§ **Problem to solve**:
The lines from the first line of the entries through the line containing "Tarifli Etek Modelleri" are to be repeated exactly, with both of those lines included.
### Source records
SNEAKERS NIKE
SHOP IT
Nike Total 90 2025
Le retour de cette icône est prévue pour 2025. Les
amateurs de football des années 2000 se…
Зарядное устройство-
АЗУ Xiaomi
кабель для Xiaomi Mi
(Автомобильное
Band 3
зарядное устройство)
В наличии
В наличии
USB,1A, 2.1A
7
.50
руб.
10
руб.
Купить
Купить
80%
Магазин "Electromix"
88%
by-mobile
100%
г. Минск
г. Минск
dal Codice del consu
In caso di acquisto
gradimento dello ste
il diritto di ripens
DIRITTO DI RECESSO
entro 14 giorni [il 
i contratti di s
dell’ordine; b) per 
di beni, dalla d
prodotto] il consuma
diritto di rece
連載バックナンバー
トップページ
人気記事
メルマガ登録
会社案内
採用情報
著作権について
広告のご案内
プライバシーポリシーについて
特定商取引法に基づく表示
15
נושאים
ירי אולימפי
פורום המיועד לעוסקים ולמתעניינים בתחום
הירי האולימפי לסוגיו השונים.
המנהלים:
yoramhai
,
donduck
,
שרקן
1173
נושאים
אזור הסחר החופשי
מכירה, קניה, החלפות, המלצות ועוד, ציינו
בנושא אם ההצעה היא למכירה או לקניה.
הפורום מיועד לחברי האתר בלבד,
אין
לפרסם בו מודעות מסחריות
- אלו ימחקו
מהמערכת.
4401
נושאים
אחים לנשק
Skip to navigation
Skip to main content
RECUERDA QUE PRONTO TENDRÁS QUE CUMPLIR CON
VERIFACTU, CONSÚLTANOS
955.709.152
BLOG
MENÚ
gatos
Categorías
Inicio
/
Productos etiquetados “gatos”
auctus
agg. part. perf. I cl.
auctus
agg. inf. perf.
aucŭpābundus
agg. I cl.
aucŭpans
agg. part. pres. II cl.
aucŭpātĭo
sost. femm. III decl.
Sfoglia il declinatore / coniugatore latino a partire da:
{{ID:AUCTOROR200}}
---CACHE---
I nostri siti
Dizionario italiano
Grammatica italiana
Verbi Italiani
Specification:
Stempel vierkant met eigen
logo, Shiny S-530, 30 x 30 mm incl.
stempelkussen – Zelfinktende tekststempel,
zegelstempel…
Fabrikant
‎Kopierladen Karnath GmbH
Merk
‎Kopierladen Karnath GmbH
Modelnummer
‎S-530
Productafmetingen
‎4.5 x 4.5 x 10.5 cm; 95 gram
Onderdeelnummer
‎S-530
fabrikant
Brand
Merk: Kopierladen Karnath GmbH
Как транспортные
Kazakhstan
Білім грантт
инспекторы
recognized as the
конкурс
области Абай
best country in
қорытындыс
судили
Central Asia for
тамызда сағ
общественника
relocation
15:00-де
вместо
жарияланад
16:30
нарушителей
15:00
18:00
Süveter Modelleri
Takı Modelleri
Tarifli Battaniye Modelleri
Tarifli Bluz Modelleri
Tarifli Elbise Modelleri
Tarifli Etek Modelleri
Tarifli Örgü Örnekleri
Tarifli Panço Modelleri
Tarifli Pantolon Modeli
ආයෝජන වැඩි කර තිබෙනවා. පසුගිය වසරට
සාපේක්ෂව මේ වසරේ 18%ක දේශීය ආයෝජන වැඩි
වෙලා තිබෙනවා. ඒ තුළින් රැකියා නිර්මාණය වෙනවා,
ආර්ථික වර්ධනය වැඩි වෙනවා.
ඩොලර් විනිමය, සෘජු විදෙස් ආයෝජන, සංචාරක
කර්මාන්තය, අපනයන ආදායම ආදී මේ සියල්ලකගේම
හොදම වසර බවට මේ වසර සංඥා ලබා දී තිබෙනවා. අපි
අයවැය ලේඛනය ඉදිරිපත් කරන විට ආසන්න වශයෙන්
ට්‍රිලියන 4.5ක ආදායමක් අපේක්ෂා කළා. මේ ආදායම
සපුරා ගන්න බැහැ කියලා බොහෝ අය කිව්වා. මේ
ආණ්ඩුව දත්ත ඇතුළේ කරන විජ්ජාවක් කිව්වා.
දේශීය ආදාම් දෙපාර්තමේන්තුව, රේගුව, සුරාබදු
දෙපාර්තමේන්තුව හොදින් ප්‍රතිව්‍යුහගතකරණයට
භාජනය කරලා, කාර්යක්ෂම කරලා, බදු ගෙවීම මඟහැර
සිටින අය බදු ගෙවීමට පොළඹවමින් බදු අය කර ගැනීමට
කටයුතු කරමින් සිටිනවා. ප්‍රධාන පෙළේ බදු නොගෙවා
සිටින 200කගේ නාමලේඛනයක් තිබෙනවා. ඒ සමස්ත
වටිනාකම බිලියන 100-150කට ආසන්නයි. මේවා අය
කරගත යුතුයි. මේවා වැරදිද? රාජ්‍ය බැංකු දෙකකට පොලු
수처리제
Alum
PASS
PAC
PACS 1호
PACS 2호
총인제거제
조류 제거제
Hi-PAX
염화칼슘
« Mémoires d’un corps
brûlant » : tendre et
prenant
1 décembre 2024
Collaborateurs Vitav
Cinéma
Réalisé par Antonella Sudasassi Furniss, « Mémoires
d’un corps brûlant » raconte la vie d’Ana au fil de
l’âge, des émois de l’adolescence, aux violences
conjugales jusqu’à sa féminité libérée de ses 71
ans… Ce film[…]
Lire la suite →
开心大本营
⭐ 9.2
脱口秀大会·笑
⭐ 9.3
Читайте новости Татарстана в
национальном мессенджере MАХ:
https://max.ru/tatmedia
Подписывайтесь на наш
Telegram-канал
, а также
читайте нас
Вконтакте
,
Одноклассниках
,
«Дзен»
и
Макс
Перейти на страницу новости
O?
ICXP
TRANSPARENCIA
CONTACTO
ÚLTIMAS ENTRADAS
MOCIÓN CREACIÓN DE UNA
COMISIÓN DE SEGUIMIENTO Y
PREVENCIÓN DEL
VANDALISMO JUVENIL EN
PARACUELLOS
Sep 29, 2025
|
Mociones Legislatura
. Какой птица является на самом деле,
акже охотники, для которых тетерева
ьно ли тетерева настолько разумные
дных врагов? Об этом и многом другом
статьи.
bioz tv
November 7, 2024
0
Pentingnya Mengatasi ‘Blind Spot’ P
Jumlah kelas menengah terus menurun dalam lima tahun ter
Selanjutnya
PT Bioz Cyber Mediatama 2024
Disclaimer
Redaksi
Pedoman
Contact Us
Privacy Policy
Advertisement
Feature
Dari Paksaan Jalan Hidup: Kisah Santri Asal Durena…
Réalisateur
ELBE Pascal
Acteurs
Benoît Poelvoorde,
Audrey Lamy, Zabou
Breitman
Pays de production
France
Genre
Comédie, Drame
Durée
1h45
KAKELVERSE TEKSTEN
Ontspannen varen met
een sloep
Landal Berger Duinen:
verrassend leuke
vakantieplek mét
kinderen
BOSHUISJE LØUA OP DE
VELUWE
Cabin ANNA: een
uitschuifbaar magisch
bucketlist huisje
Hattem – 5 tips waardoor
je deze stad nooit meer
######
§ **Solved exercise**:
SNEAKERS NIKE
SHOP IT
Nike Total 90 2025
Le retour de cette icône est prévue pour 2025. Les
amateurs de football des années 2000 se…
Зарядное устройство-
АЗУ Xiaomi
кабель для Xiaomi Mi
(Автомобильное
Band 3
зарядное устройство)
В наличии
В наличии
USB,1A, 2.1A
7
.50
руб.
10
руб.
Купить
Купить
80%
Магазин "Electromix"
88%
by-mobile
100%
г. Минск
г. Минск
dal Codice del consu
In caso di acquisto
gradimento dello ste
il diritto di ripens
DIRITTO DI RECESSO
entro 14 giorni [il 
i contratti di s
dell’ordine; b) per 
di beni, dalla d
prodotto] il consuma
diritto di rece
連載バックナンバー
トップページ
人気記事
メルマガ登録
会社案内
採用情報
著作権について
広告のご案内
プライバシーポリシーについて
特定商取引法に基づく表示
15
נושאים
ירי אולימפי
פורום המיועד לעוסקים ולמתעניינים בתחום
הירי האולימפי לסוגיו השונים.
המנהלים:
yoramhai
,
donduck
,
שרקן
1173
נושאים
אזור הסחר החופשי
מכירה, קניה, החלפות, המלצות ועוד, ציינו
בנושא אם ההצעה היא למכירה או לקניה.
הפורום מיועד לחברי האתר בלבד,
אין
לפרסם בו מודעות מסחריות
- אלו ימחקו
מהמערכת.
4401
נושאים
אחים לנשק
Skip to navigation
Skip to main content
RECUERDA QUE PRONTO TENDRÁS QUE CUMPLIR CON
VERIFACTU, CONSÚLTANOS
955.709.152
BLOG
MENÚ
gatos
Categorías
Inicio
/
Productos etiquetados “gatos”
auctus
agg. part. perf. I cl.
auctus
agg. inf. perf.
aucŭpābundus
agg. I cl.
aucŭpans
agg. part. pres. II cl.
aucŭpātĭo
sost. femm. III decl.
Sfoglia il declinatore / coniugatore latino a partire da:
{{ID:AUCTOROR200}}
---CACHE---
I nostri siti
Dizionario italiano
Grammatica italiana
Verbi Italiani
Specification:
Stempel vierkant met eigen
logo, Shiny S-530, 30 x 30 mm incl.
stempelkussen – Zelfinktende tekststempel,
zegelstempel…
Fabrikant
‎Kopierladen Karnath GmbH
Merk
‎Kopierladen Karnath GmbH
Modelnummer
‎S-530
Productafmetingen
‎4.5 x 4.5 x 10.5 cm; 95 gram
Onderdeelnummer
‎S-530
fabrikant
Brand
Merk: Kopierladen Karnath GmbH
Как транспортные
Kazakhstan
Білім грантт
инспекторы
recognized as the
конкурс
области Абай
best country in
қорытындыс
судили
Central Asia for
тамызда сағ
общественника
relocation
15:00-де
вместо
жарияланад
16:30
нарушителей
15:00
18:00
Süveter Modelleri
Takı Modelleri
Tarifli Battaniye Modelleri
Tarifli Bluz Modelleri
Tarifli Elbise Modelleri
Tarifli Etek Modelleri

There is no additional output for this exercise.